▸ Goal of the exercise: In the listing, locate the line containing "a Support Case", then quote it and all following lines exactly. Omit pictures.
Top of Given records
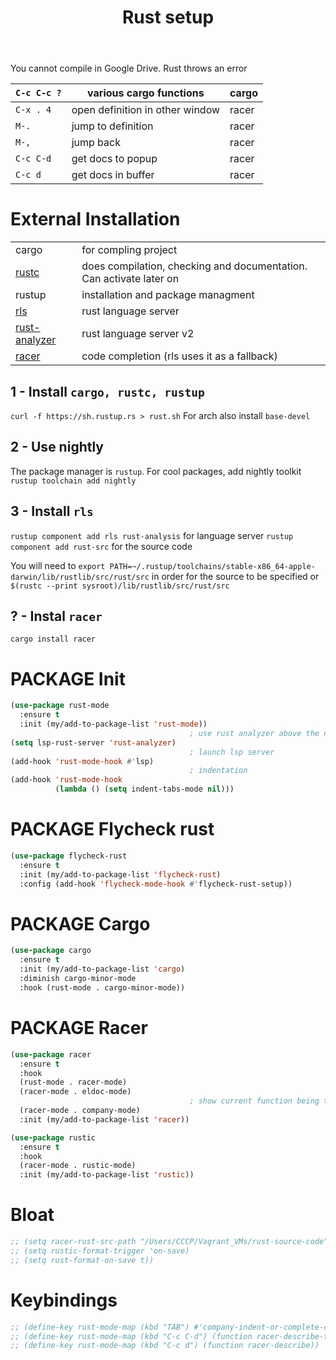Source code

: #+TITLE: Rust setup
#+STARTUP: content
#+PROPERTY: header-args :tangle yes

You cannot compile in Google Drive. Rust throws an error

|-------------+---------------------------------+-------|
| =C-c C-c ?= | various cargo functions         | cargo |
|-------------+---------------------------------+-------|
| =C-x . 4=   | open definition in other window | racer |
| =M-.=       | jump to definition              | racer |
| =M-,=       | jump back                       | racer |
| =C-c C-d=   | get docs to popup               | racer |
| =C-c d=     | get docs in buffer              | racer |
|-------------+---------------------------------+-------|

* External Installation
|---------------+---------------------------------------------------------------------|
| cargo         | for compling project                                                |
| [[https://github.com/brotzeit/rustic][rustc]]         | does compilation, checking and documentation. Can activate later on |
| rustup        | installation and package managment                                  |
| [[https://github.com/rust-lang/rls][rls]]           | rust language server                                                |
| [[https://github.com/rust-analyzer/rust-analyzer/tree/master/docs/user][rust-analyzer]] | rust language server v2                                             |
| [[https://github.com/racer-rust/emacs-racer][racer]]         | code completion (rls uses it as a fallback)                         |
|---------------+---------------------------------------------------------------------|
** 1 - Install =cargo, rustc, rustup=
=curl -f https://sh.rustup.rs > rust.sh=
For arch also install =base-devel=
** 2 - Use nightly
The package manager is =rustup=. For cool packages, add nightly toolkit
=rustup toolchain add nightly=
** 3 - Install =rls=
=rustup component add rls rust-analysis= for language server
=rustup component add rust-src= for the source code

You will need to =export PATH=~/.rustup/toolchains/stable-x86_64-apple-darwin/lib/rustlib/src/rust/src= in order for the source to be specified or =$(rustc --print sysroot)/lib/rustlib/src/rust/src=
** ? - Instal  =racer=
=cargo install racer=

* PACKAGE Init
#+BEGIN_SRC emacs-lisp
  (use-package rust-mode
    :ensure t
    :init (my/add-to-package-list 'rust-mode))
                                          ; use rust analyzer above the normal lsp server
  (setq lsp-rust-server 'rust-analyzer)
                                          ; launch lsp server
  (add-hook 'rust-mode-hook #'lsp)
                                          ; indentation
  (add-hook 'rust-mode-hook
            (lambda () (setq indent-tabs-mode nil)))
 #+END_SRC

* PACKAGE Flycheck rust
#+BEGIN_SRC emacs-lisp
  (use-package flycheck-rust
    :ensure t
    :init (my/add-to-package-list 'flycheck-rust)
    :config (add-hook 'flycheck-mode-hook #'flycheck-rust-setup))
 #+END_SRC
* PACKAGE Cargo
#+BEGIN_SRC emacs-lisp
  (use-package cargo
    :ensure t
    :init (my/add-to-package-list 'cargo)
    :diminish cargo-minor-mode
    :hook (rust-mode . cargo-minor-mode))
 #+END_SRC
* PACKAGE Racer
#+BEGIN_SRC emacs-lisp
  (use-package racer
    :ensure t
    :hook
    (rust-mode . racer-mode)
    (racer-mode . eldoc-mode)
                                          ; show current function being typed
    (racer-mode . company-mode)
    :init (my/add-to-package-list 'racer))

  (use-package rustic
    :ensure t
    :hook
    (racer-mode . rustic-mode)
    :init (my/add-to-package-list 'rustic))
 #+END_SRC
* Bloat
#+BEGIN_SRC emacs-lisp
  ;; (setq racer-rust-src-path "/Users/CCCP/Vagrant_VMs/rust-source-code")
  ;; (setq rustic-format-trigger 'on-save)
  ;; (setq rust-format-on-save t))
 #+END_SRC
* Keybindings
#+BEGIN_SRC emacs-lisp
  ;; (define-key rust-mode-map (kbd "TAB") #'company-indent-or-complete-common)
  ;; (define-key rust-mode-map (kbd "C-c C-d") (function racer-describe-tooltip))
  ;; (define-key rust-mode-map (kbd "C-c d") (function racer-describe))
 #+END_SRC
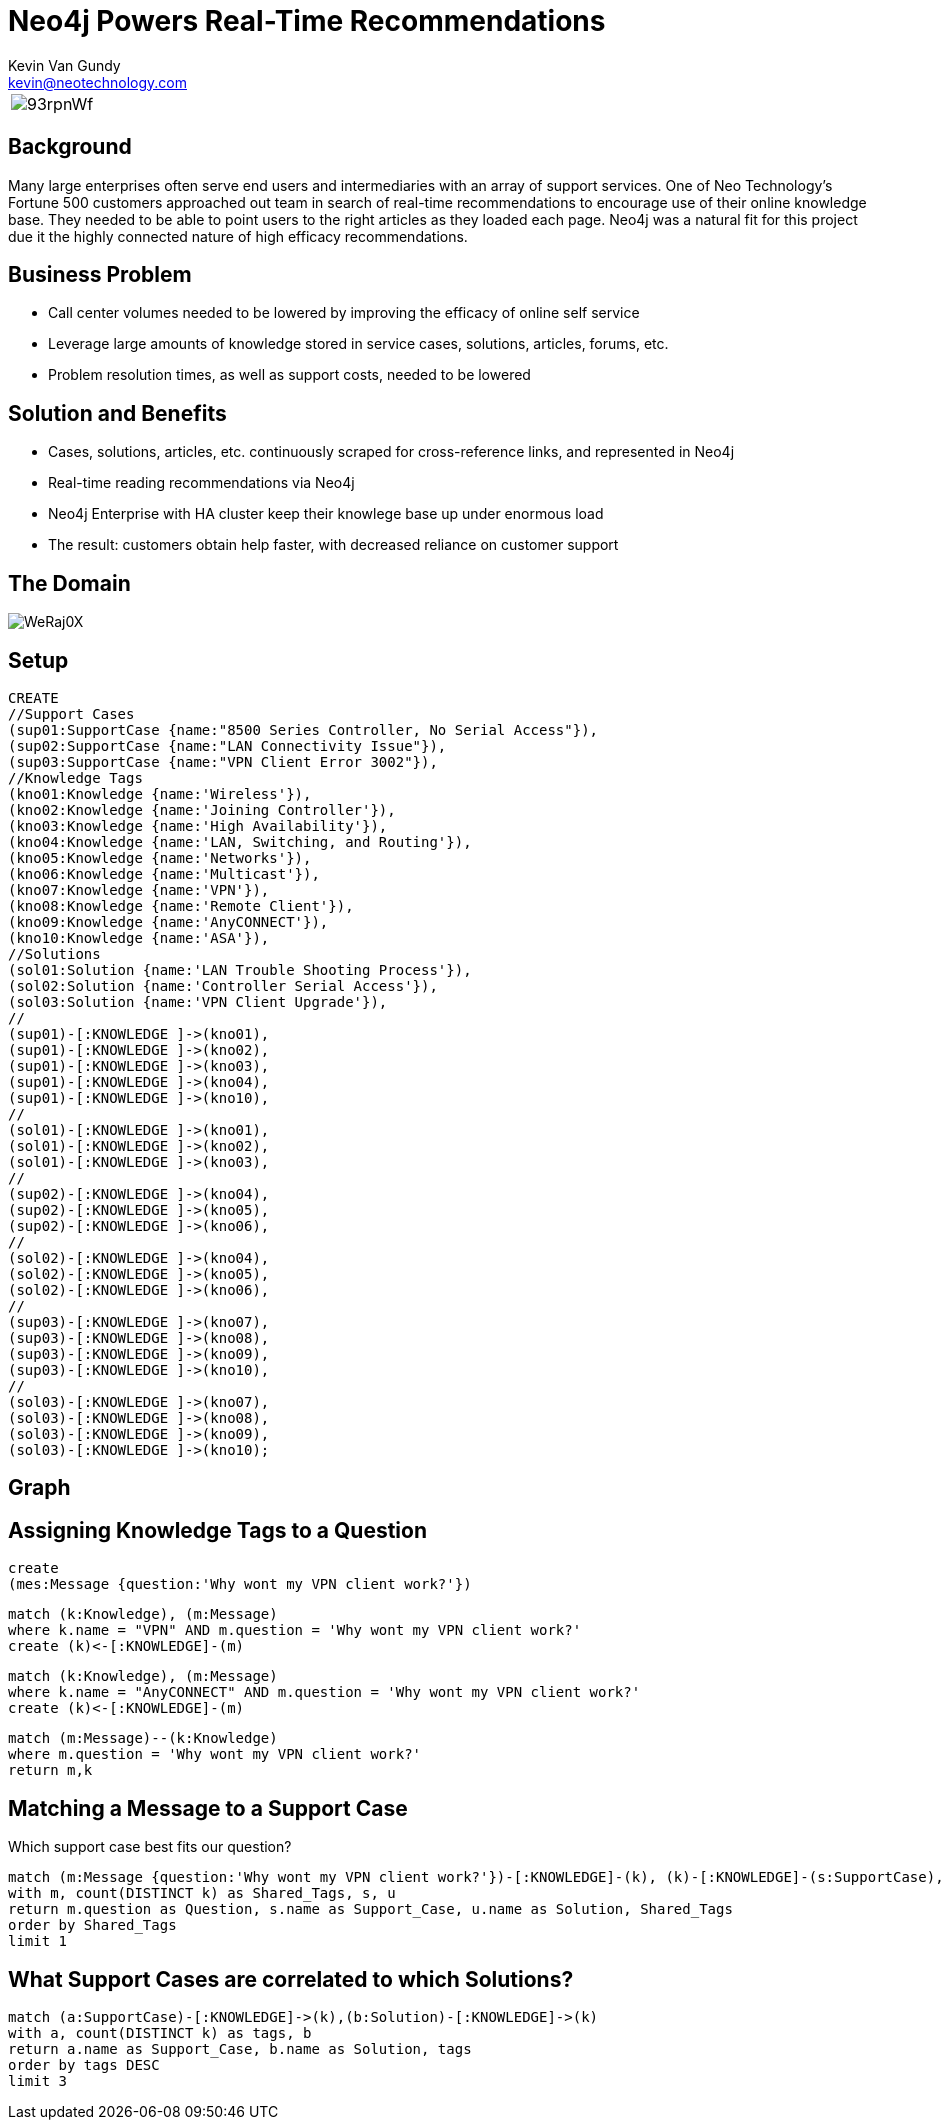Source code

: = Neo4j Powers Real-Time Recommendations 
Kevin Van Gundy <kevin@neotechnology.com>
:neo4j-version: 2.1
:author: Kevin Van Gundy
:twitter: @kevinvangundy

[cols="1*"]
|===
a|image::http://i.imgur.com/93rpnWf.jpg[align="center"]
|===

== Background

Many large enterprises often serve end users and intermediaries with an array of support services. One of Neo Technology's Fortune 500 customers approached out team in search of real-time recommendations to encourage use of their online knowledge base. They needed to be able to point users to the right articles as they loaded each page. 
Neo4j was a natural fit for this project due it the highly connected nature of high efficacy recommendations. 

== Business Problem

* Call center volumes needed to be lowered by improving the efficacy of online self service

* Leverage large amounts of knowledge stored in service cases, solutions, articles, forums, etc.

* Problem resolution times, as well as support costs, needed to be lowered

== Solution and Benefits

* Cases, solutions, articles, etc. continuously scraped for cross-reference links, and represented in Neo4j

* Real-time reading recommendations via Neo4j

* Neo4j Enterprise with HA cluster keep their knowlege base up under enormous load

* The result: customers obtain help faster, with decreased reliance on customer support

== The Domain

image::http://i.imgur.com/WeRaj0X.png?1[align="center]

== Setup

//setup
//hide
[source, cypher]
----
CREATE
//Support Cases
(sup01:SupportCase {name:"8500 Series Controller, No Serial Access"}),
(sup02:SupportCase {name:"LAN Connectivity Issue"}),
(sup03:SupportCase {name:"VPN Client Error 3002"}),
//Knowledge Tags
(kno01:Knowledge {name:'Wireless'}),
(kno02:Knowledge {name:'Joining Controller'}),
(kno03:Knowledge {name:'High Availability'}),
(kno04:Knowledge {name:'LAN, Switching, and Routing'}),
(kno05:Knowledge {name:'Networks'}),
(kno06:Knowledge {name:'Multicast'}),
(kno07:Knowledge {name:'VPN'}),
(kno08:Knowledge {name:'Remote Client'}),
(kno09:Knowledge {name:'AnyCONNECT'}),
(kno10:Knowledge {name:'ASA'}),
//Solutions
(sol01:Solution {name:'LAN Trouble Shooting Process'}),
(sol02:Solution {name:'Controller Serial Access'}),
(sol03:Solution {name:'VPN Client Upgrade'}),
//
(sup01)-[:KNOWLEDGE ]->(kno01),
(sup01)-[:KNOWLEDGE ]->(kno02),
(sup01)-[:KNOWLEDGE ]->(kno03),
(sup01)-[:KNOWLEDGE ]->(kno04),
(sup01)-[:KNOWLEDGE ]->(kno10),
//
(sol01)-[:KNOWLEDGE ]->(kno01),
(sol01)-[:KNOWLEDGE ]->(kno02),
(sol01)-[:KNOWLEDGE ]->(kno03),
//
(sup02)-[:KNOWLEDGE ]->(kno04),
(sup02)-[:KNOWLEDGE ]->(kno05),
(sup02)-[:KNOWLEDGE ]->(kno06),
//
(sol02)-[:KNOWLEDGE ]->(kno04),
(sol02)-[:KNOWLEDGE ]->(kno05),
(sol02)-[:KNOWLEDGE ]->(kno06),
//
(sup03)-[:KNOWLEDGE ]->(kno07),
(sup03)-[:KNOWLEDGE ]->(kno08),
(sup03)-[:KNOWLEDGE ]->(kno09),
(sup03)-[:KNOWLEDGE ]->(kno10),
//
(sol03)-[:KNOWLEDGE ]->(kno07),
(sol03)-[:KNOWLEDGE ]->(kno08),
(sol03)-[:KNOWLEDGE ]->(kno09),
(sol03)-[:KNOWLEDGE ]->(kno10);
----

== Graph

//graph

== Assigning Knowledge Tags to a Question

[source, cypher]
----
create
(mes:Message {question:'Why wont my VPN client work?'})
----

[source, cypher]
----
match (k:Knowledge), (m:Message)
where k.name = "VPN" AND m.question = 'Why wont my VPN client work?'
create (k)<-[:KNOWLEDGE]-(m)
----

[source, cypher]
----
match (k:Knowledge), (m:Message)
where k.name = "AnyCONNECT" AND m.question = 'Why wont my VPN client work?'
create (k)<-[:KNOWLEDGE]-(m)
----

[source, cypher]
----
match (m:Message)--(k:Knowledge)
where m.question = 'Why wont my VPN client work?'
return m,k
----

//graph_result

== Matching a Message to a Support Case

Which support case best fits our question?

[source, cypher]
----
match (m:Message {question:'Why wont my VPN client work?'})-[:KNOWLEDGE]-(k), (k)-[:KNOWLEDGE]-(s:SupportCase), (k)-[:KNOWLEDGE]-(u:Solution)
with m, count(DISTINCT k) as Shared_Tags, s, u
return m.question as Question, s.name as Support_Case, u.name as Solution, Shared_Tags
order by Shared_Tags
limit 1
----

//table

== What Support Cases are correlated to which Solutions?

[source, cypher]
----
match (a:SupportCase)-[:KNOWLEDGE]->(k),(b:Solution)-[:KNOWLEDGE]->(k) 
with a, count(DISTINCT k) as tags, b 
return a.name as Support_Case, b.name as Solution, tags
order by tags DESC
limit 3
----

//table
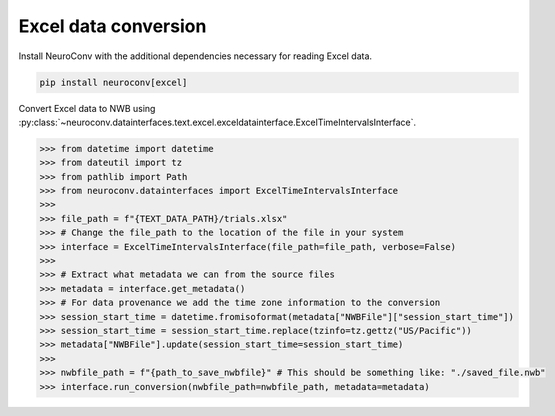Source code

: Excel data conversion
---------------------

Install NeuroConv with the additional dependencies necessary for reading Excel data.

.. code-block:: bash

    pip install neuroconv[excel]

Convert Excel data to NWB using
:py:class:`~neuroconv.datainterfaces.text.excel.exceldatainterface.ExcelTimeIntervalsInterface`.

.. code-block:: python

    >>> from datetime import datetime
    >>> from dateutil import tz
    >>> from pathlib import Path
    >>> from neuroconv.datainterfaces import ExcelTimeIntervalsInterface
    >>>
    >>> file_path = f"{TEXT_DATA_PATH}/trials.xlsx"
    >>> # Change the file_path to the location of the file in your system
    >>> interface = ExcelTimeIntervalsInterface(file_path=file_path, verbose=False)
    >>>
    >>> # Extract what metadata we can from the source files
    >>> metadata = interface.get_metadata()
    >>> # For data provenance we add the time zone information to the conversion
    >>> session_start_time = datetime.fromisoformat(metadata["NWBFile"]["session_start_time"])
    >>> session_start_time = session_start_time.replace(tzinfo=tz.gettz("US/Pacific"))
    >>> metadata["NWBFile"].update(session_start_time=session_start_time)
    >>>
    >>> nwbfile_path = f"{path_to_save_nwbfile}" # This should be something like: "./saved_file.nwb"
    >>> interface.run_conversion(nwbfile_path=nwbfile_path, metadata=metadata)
Bottom of Given records
▸ Output:
== Matching a Message to a Support Case

Which support case best fits our question?

[source, cypher]
----
match (m:Message {question:'Why wont my VPN client work?'})-[:KNOWLEDGE]-(k), (k)-[:KNOWLEDGE]-(s:SupportCase), (k)-[:KNOWLEDGE]-(u:Solution)
with m, count(DISTINCT k) as Shared_Tags, s, u
return m.question as Question, s.name as Support_Case, u.name as Solution, Shared_Tags
order by Shared_Tags
limit 1
----

//table

== What Support Cases are correlated to which Solutions?

[source, cypher]
----
match (a:SupportCase)-[:KNOWLEDGE]->(k),(b:Solution)-[:KNOWLEDGE]->(k) 
with a, count(DISTINCT k) as tags, b 
return a.name as Support_Case, b.name as Solution, tags
order by tags DESC
limit 3
----

//table
Source code

: Excel data conversion
---------------------

Install NeuroConv with the additional dependencies necessary for reading Excel data.

.. code-block:: bash

    pip install neuroconv[excel]

Convert Excel data to NWB using
:py:class:`~neuroconv.datainterfaces.text.excel.exceldatainterface.ExcelTimeIntervalsInterface`.

.. code-block:: python

    >>> from datetime import datetime
    >>> from dateutil import tz
    >>> from pathlib import Path
    >>> from neuroconv.datainterfaces import ExcelTimeIntervalsInterface
    >>>
    >>> file_path = f"{TEXT_DATA_PATH}/trials.xlsx"
    >>> # Change the file_path to the location of the file in your system
    >>> interface = ExcelTimeIntervalsInterface(file_path=file_path, verbose=False)
    >>>
    >>> # Extract what metadata we can from the source files
    >>> metadata = interface.get_metadata()
    >>> # For data provenance we add the time zone information to the conversion
    >>> session_start_time = datetime.fromisoformat(metadata["NWBFile"]["session_start_time"])
    >>> session_start_time = session_start_time.replace(tzinfo=tz.gettz("US/Pacific"))
    >>> metadata["NWBFile"].update(session_start_time=session_start_time)
    >>>
    >>> nwbfile_path = f"{path_to_save_nwbfile}" # This should be something like: "./saved_file.nwb"
    >>> interface.run_conversion(nwbfile_path=nwbfile_path, metadata=metadata)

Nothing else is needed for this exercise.